Error: unknown flag: --project-sidecar-insertion
In the static manifest file /etc/kubernetes/manifests/kube-controller-manager.yaml we see the faulty flag:
...
containers:
- command:
- kube-controller-manager
- ...
- --project-sidecar-insertion
Since I am unsure if this is the correct course of action I made a backup before removing the flag:
$ cp kube-controller-manager.yaml ~/backup.yaml
After removing it and checking the pods in the kube-system namespace again, we can see that the pod is up now.
$ k get pods -n kube-system | grep controller
kube-controller-manager-controlplane 1/1 Running 0 19s
Looking at the pod logs everything seems clean now.

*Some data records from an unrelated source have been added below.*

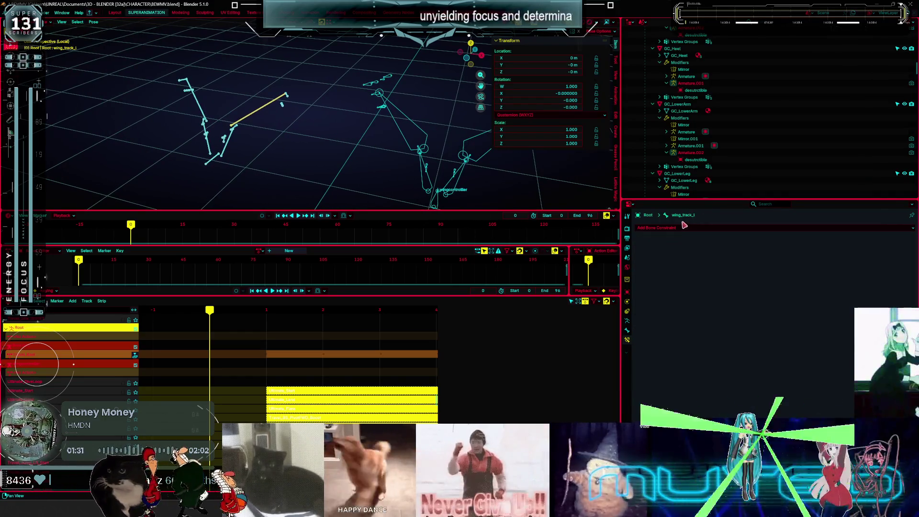
left_click(670, 229)
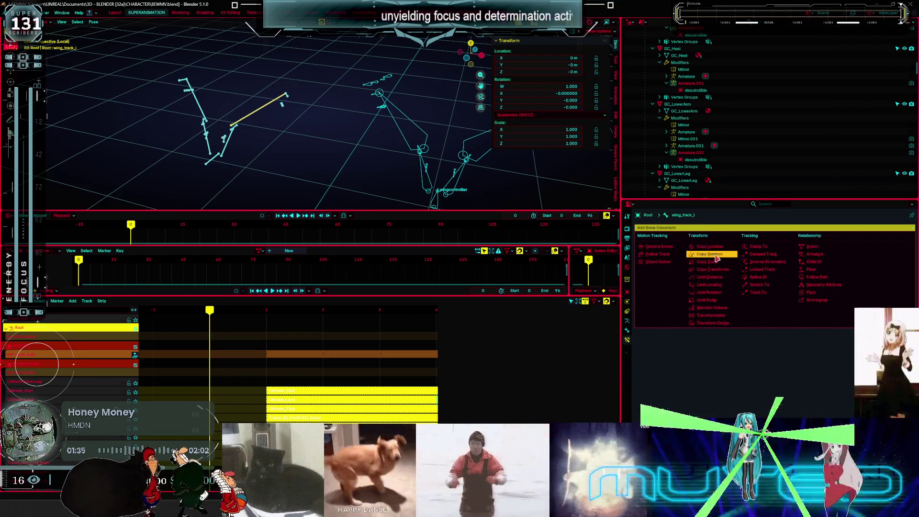
left_click(717, 255)
left_click(761, 249)
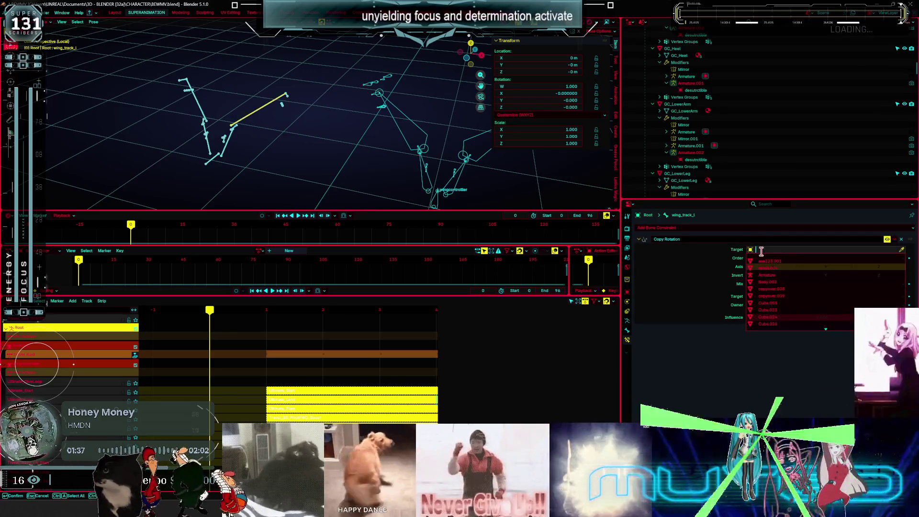
type("ww")
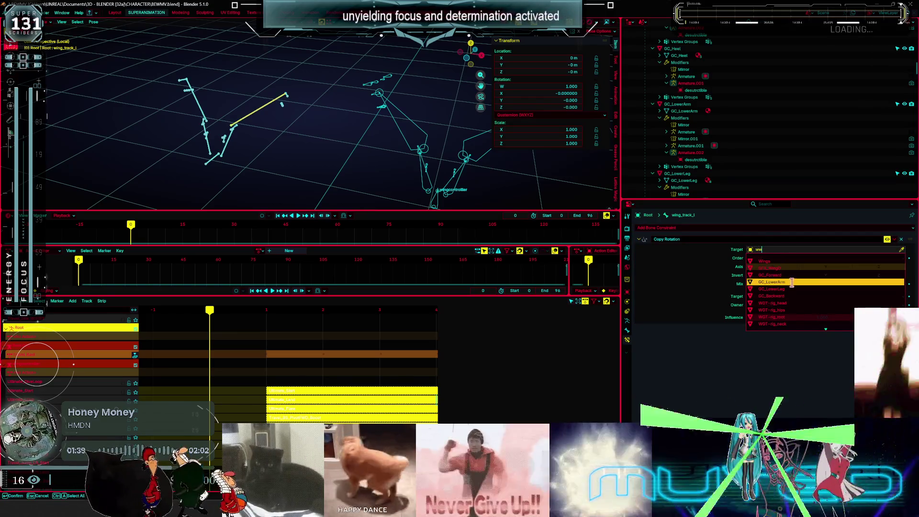
key("BackSpace")
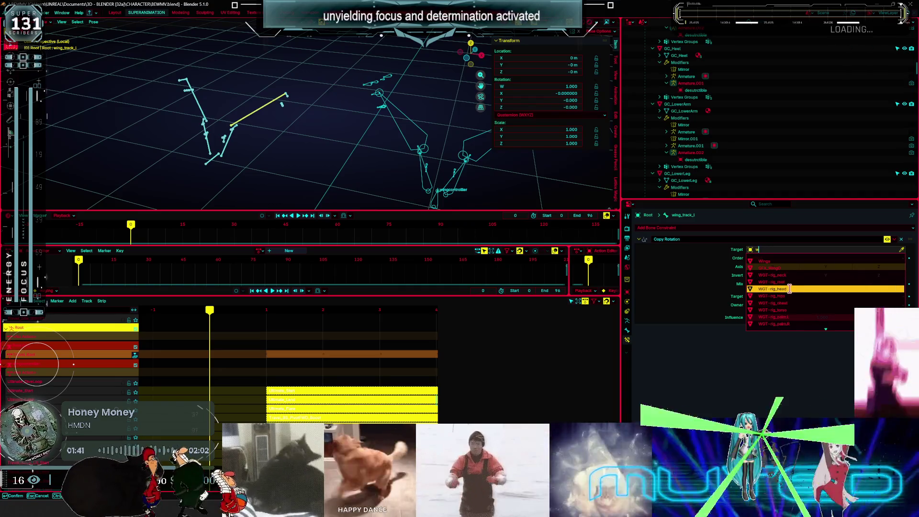
type("in")
left_click(806, 286)
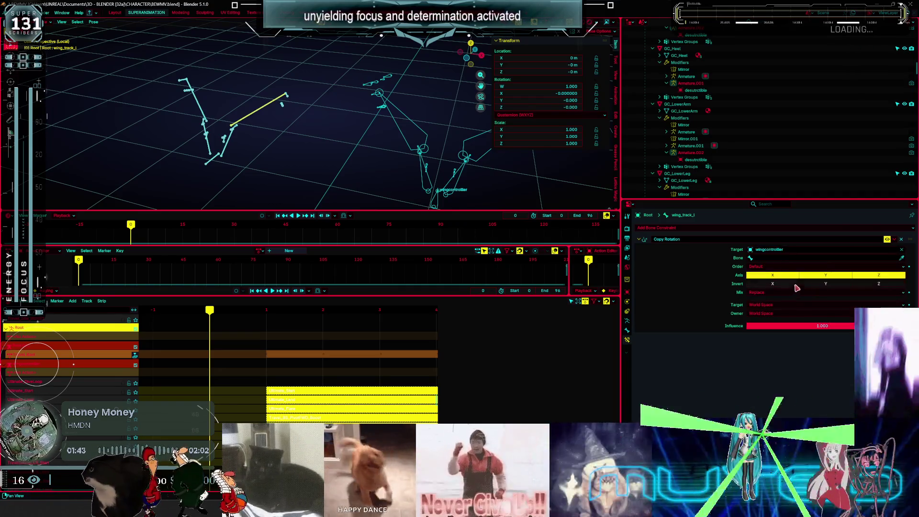
Set the Copy Rotation target space and owner space both to Local Space.
left_click(785, 306)
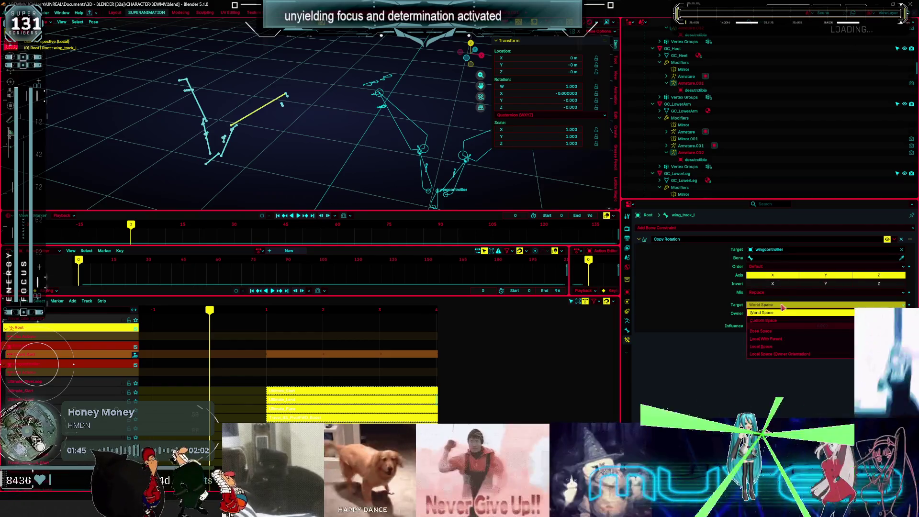
left_click(779, 348)
left_click(777, 313)
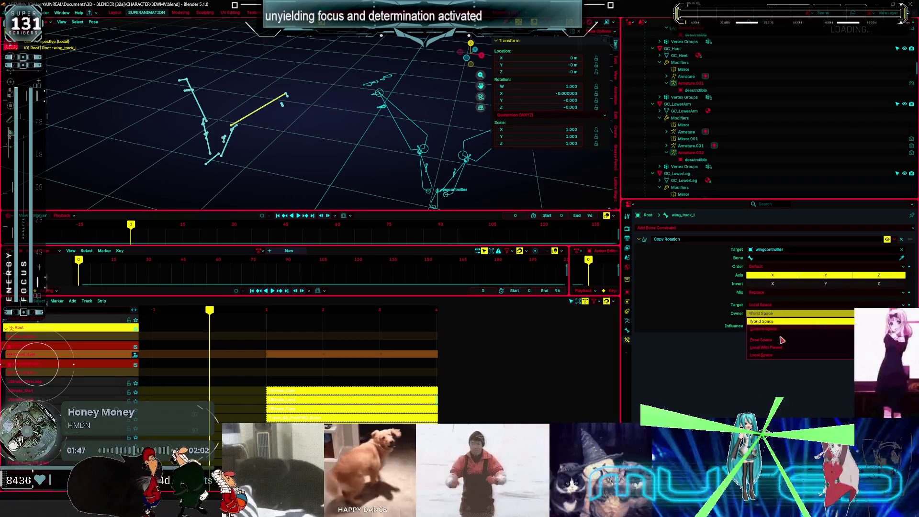
left_click(766, 356)
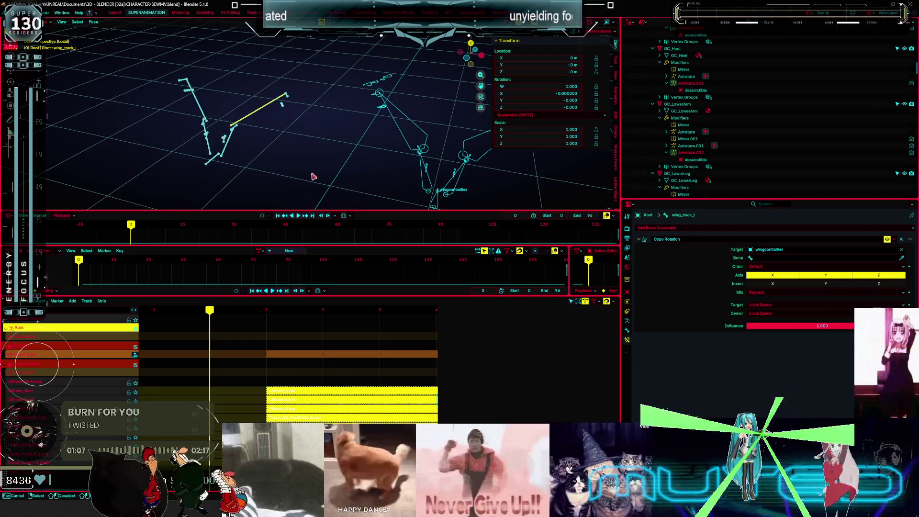
Copy the Copy Rotation constraint to the selected wing bones, then check wing_ext_l and wing_d_l.
left_click_drag(323, 188, 114, 39)
left_click_drag(250, 92, 263, 125)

$ k logs -n kube-system kube-controller-manager-controlplane
I0418 13:56:44.001105 1 shared_informer.go:377] "Caches are synced"
I0418 13:56:44.002269 1 shared_informer.go:377] "Caches are synced"
I0418 13:56:44.004508 1 shared_informer.go:377] "Caches are synced"
I0418 13:56:44.010623 1 shared_informer.go:377] "Caches are synced"
I0418 13:56:44.011051 1 shared_informer.go:377] "Caches are synced"
I0418 13:56:44.011185 1 shared_informer.go:377] "Caches are synced"
I0418 13:56:44.023478 1 shared_informer.go:377] "Caches are synced"
I0418 13:56:44.023724 1 shared_informer.go:377] "Caches are synced"
I0418 13:56:44.040319 1 shared_informer.go:370] "Waiting for caches to sync"
I0418 13:56:44.141680 1 shared_informer.go:377] "Caches are synced"
I0418 13:56:44.229202 1 shared_informer.go:377] "Caches are synced"
I0418 13:56:44.229228 1 garbagecollector.go:166] "Garbage collector: all resource monitors have synced"
I0418 13:56:44.229237 1 garbagecollector.go:169] "Proceeding to collect garbage"
Learnings
- The controller manager is responsible for managing controllers. If it is not running the cluster state will drift from the desired state.